▶ [EXCERPT TO READ]
○ ○ ○ ○ ○ ○ ○

We talk about how faster … isn’t always better 🤔
Hear it on Apple Podcasts, or Stitcher, or listen right here 👇
Listen on SoundCloud
briandavidhall · Sarah W Johnson 4:20:20
… or on YouTube (with subtitles)
Quotes
- “The really interesting thing about this project is what happened after [we hit our task completion time target]”
- “We weren’t expecting that the speed at which we were presenting results would impact [trust]”
- “We put a fake loading screen in :)”
- “Think about a video game giving you tutorial tips …”
- “It was a total placebo”
- “When our software came in and did [the task] at the push of a button … they didn’t trust it”
- “People want to imagine that the software they’re interacting with … has to think”
- “You’ll see the same kind of approach used in other places”
- “Talking to the users was key”
Transcript
- (Narrator) Nobody likes to wait. So the faster your app, the happier your customers, right? Today on SaaS Experiments, we’ll hear from Sarah W. Johnson who found the exact opposite to be true.
- Sarah W. Johnson is a product owner and former growth and optimization manager at American Addiction Centers. She’s worked in Conversion Rate Optimization, UX and SEO for companies and clients from e-commerce to restaurants, to insurance. But today she’s here to share a very counterintuitive result from a former SaaS client. Sarah, welcome, great to have you.
- Hi Brian, thank you so much for having me.
- It’s a pleasure. So let’s get right into this. Can you tell us a little bit about the company and the product that you worked on?
- This story comes from a construction software company. They work on material planning, which is resource allocation, buying materials and things like that. And their software helps construction companies do that faster.
- All right. And so the user here then it’s a construction company or a contractor, or tell us more about who needs this stuff.
- So the actual end client for the software is construction companies, architects, engineers, in some cases, anyone that would be planning for what materials they need to bring onto a job site or ahead of construction work being done.
- Okay, what is the olden way of solving this problem? What did people do before they had software to handle this material planning stuff.
- So before the software solutions existed, people would do manually, say you’ve got to build a 10 foot by 20 foot wall, you would figure out how many studs you needed, how many screws you needed, what kind of sheet rock or clouding you needed, what kind of installation, all of that and figure it out manually. And then add every wallet for the project and every door and all of that. And that would be your material list. It’s a lot of manual work.
- So somebody who’s an experienced domain expert who knows construction, sits down and just does this with some graph paper or a spreadsheet or something and plans all this out basically by hand.
- Absolutely.
- Got it, yeah, that, that sounds hard. And so I guess the importance here is that this work has to be done pretty early in the process for the purpose of budgeting and planning out the entire build?

○ ○ ○ ○ ○ ○ ○

▶ [SUPPLIED INFORMATION]
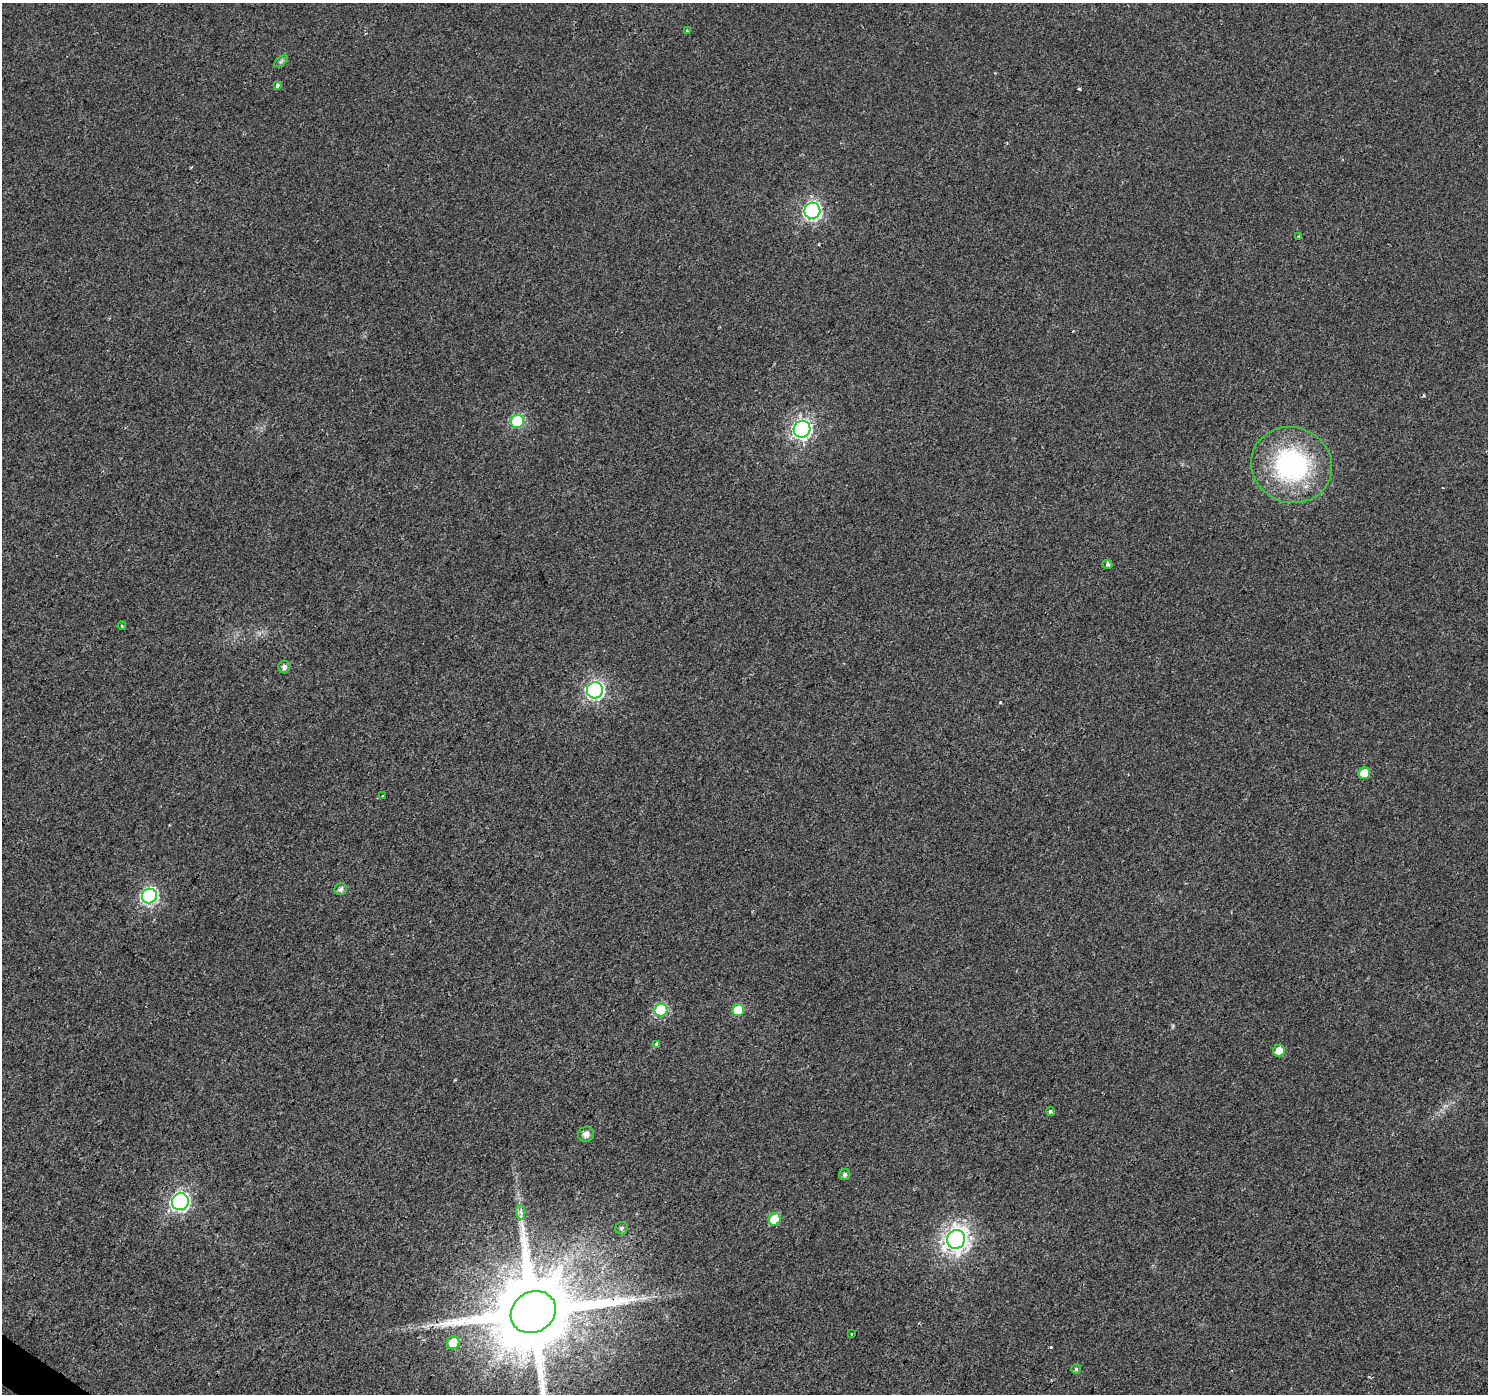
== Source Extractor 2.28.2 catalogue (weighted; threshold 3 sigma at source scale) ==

○ ○ ○ ○ ○ ○ ○

▶ [TASK BRIEF] Pick up the podcast transcript about software speed and user trust after its final sentence and continue it.

▶ [REPLY TO THE EXERCISE]
- Yes. It’s generally part of the initial rundown after blueprints are delivered, so that people can make a proposal, companies can make a proposal for what their costs are because a huge chunk of construction costs are the materials and then the labor. But if you don’t know what you’re gonna need to build a building or whatever, you can’t really put a decent proposal in.
- Got it. So getting this right can make or break a project entirely or can make or break the actual profitability of the project?
- Absolutely.
- So this company has produced a software solution for this material planning, which is crucial for budgeting and approval of a project. I get why it’s important. Tell me more about how the product actually made money. How do they charge their users? How did that work?
- So the original model was buy a license and you could use it from here to forever. But they moved to a subscription model during this process. So we were making that adjustment as well to being able to add renewals and things like that within there. So they made money by selling the software to different construction companies and planning firms and things like that.
- Okay, got it, and so it’s a monthly subscription?
- It’s a monthly, quarterly or yearly.
- And so what was your role in all of this? Which KPIs were you paying attention to?
- So my big KPI for tracking this was, were people getting through the entire process? What we were doing was we were taking the timeframe from the first upload of their information to the final print out of the material sheets that the software did. So think of it like from you opening your refrigerator to writing down your grocery list that you need to go to the grocery store. That timeframe is what we’re looking at.
- Okay.
- And we were seeing that our expectation wise for medium scale project, that we were expecting that to take about two hours. What we were seeing was that it was taking about four to six hours because people were having to do a lot of tweaking along the way, which in some regards that’s expected. But the fact that they were taking three times longer than planned was a bit weird. So we wanted to go back and track every little thing along the way to figure out where exactly people were having problems or what we anticipated to be problems. They didn’t complain about it, they liked it.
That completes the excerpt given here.